REQUEST A: List the parameters that the function minimumNumberOfCoins() takes, according to the coin change problem statement below.
REQUEST B: Write the next part of the coin change problem statement below, picking up after its last line.

Coin Change - Minimum number of coins
Problem Statement - link #
You are given an amount denoted by value. You are also given an array of coins. The array contains the denominations of the give coins. You need to find the minimum number of coins to make the change for value using the coins of given denominations. Also, keep in mind that you have infinite supply of the coins.
Your Task:
You only need to complete the function minimumNumberOfCoins()
that take array of coins
, size of array, and value
as parameters. You need to return the minimum number of coins required. If it is not possible to make the exact value out of the given coin denominations, return -1
(“Not Possible” will be printed by the driver’s code in this case).
Expected Time Complexity: O(number of coins * value)
Expected Auxiliary Space: O(value)
Examples #
Example 1:
Input:
value = 5
numberOfCoins = 3
coins[] = {3,6,3}
Output: Not Possible
Explanation:We need to make the change for
value = 5 The denominations are {3,6,3}
It is certain that we cannot make 5 using
any of these coins.

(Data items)
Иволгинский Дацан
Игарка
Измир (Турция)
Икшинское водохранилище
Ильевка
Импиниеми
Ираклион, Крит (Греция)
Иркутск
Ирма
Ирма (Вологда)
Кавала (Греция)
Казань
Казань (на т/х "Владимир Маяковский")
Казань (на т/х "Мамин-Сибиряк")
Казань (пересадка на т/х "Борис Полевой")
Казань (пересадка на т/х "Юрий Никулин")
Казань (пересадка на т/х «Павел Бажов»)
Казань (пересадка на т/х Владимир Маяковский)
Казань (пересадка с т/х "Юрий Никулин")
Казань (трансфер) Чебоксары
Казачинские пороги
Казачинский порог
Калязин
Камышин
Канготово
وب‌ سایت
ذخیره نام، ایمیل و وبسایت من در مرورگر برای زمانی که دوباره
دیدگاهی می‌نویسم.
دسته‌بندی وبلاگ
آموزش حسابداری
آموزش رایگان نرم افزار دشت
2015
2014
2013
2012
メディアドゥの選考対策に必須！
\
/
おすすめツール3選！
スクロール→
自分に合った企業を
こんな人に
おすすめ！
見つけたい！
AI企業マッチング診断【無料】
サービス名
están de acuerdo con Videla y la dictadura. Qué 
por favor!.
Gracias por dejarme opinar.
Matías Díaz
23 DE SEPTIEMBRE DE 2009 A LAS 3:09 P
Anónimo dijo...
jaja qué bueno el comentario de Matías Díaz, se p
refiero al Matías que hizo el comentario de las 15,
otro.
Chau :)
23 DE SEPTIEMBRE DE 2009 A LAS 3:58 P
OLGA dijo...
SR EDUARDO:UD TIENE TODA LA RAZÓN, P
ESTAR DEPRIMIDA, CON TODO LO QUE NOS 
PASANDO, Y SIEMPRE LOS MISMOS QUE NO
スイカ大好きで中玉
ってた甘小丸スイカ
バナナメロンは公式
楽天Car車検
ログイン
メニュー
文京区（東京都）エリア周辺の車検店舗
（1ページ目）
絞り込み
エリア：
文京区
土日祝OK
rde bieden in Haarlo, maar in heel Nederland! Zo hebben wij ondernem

ANSWER AREA A: array of coins, size of array, value

ANSWER AREA B:
Example 2:
Input:
value = 10
numberOfCoins = 4
coins[] = {2 5 3 6}
Output: 2
Explanation:We need to make the change for
value = 10 The denominations are {2,5,3,6}
We can use two 5 coins to make 10. So
minimum coins are 2.
Constraints #
1 <= value <= 10^3
1 <= numberOfCoins <= 10^3
1 <= coins[i] <= 10^3
Solutions #
class Solution
{
public:
//Function to find the minimum number of coins to make the change
//for value using the coins of given denominations.
long long minimumNumberOfCoins(int coins[],int numberOfCoins,int value)
{
// your code here
long long dp[value+1];
dp[0]=0;
for(int i=1;i<value+1;i++){
dp[i]=INT_MAX;
for(int j=0;j<numberOfCoins;j++){
if(coins[j]<=i)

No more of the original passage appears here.